If your dataset can fit into cpu memory or another gpu, I suggest putting all your data into memory. With this loader, I went from several seconds a batch to a fraction of a second. Here is an example:

import torch
import numpy as np
from numpy.random import default_rng


class FastLoader():
    def __init__(self, dataset, labels, batch_size, device, testing=False):
        self.length = dataset.size()[0]
        self.dataset = dataset
        self.labels = labels
        self.indexer = np.arange(self.length)
        self.testing = testing
        self.batch_size = batch_size
        self.max_idx = self.length // batch_size + 1
        self.fin_batch_len = self.length - self.length // batch_size

        self.device = device

        if not testing:
            self.shuffler()

    def shuffler(self):
        rng = default_rng()
        rng.shuffle(self.indexer)

    def __len__(self):
        return self.length

    def get_batch(self, idx):
        if idx == self.max_idx:
            mini_idx = self.indexer[idx * self.batch_size:idx * self.batch_size + self.fin_batch_len]
        else:
            mini_idx = self.indexer[idx * self.batch_size:idx * self.batch_size + self.batch_size]

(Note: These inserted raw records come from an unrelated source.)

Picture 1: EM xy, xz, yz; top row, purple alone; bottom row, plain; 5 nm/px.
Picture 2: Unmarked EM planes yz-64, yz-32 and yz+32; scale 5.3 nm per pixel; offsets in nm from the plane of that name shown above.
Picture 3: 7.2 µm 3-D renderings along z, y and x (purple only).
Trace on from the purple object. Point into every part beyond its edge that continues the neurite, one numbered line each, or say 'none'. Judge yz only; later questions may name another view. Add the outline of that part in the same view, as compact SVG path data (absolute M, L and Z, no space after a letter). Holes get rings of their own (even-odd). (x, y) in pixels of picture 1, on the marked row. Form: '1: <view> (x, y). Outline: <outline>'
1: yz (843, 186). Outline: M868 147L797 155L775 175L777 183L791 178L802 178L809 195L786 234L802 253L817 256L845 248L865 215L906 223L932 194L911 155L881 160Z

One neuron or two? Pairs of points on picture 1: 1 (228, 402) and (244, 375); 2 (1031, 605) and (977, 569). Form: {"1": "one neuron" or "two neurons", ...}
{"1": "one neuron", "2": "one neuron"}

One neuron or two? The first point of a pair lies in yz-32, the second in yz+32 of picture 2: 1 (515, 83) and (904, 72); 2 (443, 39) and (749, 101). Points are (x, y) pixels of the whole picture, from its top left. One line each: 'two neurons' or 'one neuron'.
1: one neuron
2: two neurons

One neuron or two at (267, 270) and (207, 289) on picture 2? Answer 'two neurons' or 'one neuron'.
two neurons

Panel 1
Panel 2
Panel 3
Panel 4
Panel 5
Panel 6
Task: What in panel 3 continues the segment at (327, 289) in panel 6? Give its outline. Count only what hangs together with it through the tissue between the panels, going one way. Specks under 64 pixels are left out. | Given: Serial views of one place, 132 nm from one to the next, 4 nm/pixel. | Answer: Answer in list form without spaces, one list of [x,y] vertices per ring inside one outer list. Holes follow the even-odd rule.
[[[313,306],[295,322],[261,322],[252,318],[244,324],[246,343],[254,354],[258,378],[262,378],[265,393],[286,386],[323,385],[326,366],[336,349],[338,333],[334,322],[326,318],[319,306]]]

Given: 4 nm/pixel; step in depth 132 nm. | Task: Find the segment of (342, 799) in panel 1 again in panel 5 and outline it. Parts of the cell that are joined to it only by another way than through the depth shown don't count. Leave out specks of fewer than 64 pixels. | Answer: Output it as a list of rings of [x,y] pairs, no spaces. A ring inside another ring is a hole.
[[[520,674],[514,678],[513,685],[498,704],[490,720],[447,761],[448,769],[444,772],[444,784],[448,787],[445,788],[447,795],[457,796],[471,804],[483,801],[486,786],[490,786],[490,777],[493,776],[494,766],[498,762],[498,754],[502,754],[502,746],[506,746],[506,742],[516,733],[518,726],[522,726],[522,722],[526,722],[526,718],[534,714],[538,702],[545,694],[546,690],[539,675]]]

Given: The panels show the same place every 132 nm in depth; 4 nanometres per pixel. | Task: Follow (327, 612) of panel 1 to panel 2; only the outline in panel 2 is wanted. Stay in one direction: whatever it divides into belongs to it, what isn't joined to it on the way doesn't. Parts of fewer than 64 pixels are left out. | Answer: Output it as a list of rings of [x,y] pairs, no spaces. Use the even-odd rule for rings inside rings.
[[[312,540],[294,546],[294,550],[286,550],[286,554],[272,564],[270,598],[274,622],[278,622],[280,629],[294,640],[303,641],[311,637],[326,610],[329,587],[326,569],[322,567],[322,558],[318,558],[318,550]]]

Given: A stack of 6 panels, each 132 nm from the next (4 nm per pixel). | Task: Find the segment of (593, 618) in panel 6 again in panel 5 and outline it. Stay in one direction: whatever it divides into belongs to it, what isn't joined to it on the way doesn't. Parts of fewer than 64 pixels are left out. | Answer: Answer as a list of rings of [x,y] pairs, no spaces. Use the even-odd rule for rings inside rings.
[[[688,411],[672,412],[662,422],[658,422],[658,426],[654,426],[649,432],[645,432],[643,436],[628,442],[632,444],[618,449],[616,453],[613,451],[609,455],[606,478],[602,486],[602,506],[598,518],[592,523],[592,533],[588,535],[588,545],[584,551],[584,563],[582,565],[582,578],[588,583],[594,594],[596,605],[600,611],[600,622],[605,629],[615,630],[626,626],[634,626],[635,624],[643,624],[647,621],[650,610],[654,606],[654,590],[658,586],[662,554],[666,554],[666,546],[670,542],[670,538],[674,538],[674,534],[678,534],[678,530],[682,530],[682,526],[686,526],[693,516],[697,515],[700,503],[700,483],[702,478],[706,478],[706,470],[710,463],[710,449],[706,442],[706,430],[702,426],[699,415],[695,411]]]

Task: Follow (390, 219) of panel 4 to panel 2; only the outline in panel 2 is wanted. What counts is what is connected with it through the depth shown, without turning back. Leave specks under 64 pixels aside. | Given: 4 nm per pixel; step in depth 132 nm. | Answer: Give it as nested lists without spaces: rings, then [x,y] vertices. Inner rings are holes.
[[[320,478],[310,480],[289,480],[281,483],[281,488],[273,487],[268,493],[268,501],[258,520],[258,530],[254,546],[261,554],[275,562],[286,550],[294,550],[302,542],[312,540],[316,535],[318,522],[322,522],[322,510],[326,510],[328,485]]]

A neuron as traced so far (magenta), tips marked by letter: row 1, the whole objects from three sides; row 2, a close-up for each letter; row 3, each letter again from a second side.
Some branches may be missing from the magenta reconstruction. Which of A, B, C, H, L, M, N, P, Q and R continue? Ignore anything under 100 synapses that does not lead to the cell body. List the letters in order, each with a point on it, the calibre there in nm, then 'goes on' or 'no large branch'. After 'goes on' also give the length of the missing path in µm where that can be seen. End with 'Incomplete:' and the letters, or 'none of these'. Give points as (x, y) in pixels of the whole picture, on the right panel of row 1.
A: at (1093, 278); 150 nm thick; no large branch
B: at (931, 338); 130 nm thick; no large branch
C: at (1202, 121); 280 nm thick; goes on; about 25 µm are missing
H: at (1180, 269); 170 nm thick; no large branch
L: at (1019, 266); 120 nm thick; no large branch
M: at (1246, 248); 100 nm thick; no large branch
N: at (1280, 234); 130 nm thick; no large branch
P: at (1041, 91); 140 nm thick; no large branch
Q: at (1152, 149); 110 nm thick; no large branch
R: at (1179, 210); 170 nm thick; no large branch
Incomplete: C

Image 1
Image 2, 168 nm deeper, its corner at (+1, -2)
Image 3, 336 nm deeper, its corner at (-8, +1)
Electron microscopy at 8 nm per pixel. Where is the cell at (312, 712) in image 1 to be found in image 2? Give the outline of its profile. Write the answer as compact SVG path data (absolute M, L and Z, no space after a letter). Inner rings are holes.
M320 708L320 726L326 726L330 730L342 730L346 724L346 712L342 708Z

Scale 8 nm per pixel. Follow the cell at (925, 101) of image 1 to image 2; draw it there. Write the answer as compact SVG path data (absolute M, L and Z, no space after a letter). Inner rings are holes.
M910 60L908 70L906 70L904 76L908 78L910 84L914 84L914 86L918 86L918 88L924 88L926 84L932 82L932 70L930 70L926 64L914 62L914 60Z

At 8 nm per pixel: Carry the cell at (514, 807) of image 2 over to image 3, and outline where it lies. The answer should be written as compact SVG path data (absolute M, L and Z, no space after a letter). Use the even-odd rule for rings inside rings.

        data = self.dataset[mini_idx, ...]
        labels = self.labels[mini_idx, ...]

        # preprocessing goes here | make sure any tensors made are cast to self.device
        
        return data, labels


# Usage Example
device = torch.device("cpu")
A = torch.rand((10000, 3, 32, 32), device=device)
labels = torch.rand(10000, device=device)
trainloader = FastLoader(A, labels, batch_size=128, device=device)

for idx in range(trainloader.max_idx):
    data, labels = trainloader.get_batch(idx)
    print(data.size(), labels.size())
    
# You can reshuffle the trainloader indices between epochs with:
trainloader.shuffler()

With the above, all you need to feed it is a tensor of the whole dataset. It should have the dims you use in each batch such as (batch_size, channels, dims, dims)

import glob
import pandas as pd


def data2gputens(path, device, data_dim):
    out = torch.empty((0, *data_dim), device=device, requires_grad=False, dtype=torch.float32)
    start_column, stop_column = 1, 6
    for p_idx, fname in enumerate(glob.glob(path + "*.csv")):
        data_file = pd.read_csv(fname, header=None)
        out = torch.cat([out, torch.tensor(data_file.iloc[:, start_column:stop_column].values, device=device,
                                           requires_grad=False, dtype=torch.float32).view(-1, *data_dim)])
    return out

# Usage of data2gputens :
directory = "data/"
device = torch.device("cpu")
data_dim = (95, 5)
train_dataset = data2gputens(directory, device, data_dim)

Of course, you’ll have to adjust the above definition to your data’s size, whether they be images, sequences, etc. and where the data is stored.

in = torch.cat((in, ...)) will slow down your code as you are concatenating to the same tensor in each iteration. Append to data to a list and create the tensor after all samples of the current batch were already appended to it.

Thanks a lot. This really helps with my confusion.